(Stored data)
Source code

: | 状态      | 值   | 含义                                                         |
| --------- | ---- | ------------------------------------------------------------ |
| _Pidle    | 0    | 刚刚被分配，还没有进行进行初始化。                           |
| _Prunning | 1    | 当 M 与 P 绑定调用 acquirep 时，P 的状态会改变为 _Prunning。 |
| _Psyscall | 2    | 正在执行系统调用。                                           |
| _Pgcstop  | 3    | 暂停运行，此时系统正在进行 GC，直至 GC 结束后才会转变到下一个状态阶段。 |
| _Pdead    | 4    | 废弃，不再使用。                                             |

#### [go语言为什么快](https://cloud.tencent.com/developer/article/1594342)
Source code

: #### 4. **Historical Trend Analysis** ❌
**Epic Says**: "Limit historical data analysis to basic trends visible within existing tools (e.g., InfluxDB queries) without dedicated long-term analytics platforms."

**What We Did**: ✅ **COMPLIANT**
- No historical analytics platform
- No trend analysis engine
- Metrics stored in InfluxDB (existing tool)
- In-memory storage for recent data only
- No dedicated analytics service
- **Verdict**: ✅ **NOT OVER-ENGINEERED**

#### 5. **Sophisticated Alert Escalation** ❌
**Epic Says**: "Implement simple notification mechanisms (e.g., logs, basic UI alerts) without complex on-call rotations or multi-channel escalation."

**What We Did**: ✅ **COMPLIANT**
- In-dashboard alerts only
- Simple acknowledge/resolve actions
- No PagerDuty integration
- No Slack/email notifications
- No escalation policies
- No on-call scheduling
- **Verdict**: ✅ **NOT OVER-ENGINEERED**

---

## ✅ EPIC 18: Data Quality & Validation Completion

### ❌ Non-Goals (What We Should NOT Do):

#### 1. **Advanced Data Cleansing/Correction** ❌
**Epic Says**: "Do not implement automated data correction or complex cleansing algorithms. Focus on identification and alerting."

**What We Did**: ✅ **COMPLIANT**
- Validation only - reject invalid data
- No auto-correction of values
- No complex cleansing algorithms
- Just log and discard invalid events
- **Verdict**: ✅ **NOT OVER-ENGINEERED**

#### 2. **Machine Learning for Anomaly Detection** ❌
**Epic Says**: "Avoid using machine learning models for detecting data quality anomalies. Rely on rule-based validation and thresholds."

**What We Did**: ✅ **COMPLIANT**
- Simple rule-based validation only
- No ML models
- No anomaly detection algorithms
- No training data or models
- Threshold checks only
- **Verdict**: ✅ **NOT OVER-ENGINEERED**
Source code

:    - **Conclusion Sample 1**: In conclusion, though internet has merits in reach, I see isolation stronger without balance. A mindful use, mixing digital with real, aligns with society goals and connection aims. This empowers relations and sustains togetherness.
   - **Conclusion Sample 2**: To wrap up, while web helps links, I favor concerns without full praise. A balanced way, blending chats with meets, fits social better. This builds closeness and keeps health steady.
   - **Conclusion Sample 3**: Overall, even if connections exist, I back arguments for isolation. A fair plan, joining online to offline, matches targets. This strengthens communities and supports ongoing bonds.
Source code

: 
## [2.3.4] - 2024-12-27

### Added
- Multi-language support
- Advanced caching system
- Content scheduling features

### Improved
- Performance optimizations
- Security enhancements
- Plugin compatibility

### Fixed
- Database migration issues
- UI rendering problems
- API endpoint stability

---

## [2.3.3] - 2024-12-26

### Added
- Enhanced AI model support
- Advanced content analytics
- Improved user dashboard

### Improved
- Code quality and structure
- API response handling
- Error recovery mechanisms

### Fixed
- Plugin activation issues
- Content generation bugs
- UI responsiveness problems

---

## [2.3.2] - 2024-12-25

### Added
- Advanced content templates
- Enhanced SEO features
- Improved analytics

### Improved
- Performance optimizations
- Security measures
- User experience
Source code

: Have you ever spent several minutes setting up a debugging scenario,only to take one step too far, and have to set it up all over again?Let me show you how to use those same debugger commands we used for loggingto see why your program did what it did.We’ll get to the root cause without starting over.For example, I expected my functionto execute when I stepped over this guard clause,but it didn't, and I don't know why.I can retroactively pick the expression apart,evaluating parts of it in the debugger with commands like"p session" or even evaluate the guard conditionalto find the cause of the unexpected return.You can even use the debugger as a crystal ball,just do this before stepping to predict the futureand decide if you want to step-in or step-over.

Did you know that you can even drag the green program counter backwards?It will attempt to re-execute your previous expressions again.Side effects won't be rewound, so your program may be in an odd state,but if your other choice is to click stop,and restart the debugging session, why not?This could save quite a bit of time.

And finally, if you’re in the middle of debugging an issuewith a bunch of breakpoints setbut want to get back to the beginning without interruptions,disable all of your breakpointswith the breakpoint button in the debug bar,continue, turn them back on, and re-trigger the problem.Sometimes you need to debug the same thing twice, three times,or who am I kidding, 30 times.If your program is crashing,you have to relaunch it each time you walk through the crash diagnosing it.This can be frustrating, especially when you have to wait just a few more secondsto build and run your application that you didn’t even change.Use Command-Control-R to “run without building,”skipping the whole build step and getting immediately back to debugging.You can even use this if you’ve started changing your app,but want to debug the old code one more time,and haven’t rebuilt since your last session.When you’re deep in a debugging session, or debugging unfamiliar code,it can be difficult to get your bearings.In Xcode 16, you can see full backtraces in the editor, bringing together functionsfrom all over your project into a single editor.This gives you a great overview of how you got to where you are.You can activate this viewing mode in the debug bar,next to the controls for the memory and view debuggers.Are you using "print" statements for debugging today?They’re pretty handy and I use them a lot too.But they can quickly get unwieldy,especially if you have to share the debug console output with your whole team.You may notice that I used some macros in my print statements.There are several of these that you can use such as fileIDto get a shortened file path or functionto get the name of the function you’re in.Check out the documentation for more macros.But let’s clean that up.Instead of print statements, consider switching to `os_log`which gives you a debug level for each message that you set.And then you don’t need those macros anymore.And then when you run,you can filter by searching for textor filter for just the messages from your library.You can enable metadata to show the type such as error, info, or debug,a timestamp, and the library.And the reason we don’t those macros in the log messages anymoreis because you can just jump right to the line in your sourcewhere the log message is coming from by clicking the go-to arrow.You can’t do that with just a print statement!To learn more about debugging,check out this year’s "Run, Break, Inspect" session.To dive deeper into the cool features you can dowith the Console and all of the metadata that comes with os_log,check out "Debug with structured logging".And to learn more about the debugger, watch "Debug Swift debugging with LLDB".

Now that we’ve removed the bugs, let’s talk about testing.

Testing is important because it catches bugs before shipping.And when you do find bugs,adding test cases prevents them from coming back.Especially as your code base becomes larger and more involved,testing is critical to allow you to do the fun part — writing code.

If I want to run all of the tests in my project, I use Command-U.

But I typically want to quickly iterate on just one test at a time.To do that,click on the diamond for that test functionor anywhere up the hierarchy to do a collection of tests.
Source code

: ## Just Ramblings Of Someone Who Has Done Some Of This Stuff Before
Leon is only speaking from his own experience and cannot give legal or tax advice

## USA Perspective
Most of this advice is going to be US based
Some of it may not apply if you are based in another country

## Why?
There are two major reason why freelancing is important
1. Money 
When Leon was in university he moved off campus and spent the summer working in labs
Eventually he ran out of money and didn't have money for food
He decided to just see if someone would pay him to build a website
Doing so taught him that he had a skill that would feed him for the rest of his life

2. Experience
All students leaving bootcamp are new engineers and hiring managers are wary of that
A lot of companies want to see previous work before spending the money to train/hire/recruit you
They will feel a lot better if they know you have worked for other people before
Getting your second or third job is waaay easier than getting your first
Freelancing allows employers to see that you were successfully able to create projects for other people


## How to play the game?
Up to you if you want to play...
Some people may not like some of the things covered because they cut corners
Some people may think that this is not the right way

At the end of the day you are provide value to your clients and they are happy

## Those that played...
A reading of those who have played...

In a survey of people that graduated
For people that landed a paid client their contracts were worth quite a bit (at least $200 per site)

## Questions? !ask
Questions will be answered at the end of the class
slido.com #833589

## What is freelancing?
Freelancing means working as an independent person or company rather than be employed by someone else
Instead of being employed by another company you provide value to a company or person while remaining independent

#### EXERCISE AIM:
Would you retype exactly the lines above, from the line with "Getting your second" to the line with "In a survey of people that graduated", with both end lines kept and nothing more?

#### FINISHED TASK:
Getting your second or third job is waaay easier than getting your first
Freelancing allows employers to see that you were successfully able to create projects for other people


## How to play the game?
Up to you if you want to play...
Some people may not like some of the things covered because they cut corners
Some people may think that this is not the right way

At the end of the day you are provide value to your clients and they are happy

## Those that played...
A reading of those who have played...

In a survey of people that graduated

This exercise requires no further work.